When I was in the church, I heard all sorts of talk on why people left the church. More often than not, they said variations of the same idea; people left the church because they wanted to sin. “The World” was appealing; and people “gave in” to sin and temptation. I would love to know where this so-called appealing world is; because the world I entered into sure isn’t that. Indeed, the hardest thing I have ever done in life is leave.
My Background Story
Every ex-Adventist as their unique story to tell and it is important to understand what their background is. For me, I was a third-generation Adventist. I grew up in a small family in the UK. Our family was conservative; but not so conservative that we would not watch TV/movies. I had the luck of going to non-Adventist schools, and I mostly had non-Adventist friends. I was very dedicated to the church. I believed in it whole-heartedly. I would try to witness to my (amused) friends on a regular basis. I would study the Bible, study Ellen G White (although I was somewhat sceptical of her) and I followed the Adventist rules as best as I could. Not just because it was what was done, but because I wanted to.
My family was your typical exclusively conservative Adventist family. Fortunately, my parents worked in a non-Adventist institution. Unfortunately, they kept their distance from their workmates, often commenting privately on some of the “worldly” things they would do (such as swearing and drinking alcohol). Their only friends were other Adventists. Their friends with a mixture of conservative and liberal; my parents were very fond of conservative ideals and always talked about how they should try to be more “traditional”. I remember one time they got rid of most of the TV’s in the house so that we only had one. At times they threatened or forcibly removed property of mine that they deemed “evil” and “Satanic”. They always looked up to other SDA’s that were more conservative, and would wistfully say that they should be more like them. As the years progressed, we got more and more involved in extreme offshoot sects, but we never fully joined them – we merely toyed with them. I was both excited by them, and sceptical of them.

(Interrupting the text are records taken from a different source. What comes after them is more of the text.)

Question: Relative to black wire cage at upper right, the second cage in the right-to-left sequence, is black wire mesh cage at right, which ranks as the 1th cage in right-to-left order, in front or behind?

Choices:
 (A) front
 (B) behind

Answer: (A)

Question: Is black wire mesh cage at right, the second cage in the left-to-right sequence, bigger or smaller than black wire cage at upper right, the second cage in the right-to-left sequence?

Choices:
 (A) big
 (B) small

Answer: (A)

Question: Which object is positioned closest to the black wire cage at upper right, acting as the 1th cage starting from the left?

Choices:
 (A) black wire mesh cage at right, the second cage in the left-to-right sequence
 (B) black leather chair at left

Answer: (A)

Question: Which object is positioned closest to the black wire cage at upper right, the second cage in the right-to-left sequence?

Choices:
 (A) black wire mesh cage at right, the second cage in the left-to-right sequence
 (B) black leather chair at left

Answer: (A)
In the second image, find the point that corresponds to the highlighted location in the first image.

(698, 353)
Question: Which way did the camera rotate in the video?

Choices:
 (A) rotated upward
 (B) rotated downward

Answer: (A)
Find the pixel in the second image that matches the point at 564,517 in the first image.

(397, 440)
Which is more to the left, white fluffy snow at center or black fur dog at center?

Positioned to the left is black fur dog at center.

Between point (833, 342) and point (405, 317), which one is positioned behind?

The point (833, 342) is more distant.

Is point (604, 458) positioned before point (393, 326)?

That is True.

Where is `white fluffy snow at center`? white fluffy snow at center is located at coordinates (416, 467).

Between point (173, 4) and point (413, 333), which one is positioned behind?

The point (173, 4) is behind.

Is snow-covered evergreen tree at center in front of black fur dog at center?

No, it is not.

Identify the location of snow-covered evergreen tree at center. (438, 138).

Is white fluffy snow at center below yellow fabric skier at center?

We went to church every week and we were reasonably active. Every year we were assigned jobs at the church and we fulfilled them; jobs such as being a deacon, deaconess and Sabbath School leader. Everyone in our small, immediate family was a dedicated Adventist. Our family name was known to most Adventists in our region. My parents encouraged me to get a higher education and to be successful in life – but that was not all they told me. They reminded me, time and time again, that while they wanted me to have a “successful life”, that all they truly wanted was for me to remain an Adventist and being saved. As I type this, it brings tears to my eyes, thinking about the deep, searing pain that my father must feel on a regular basis because of my decision.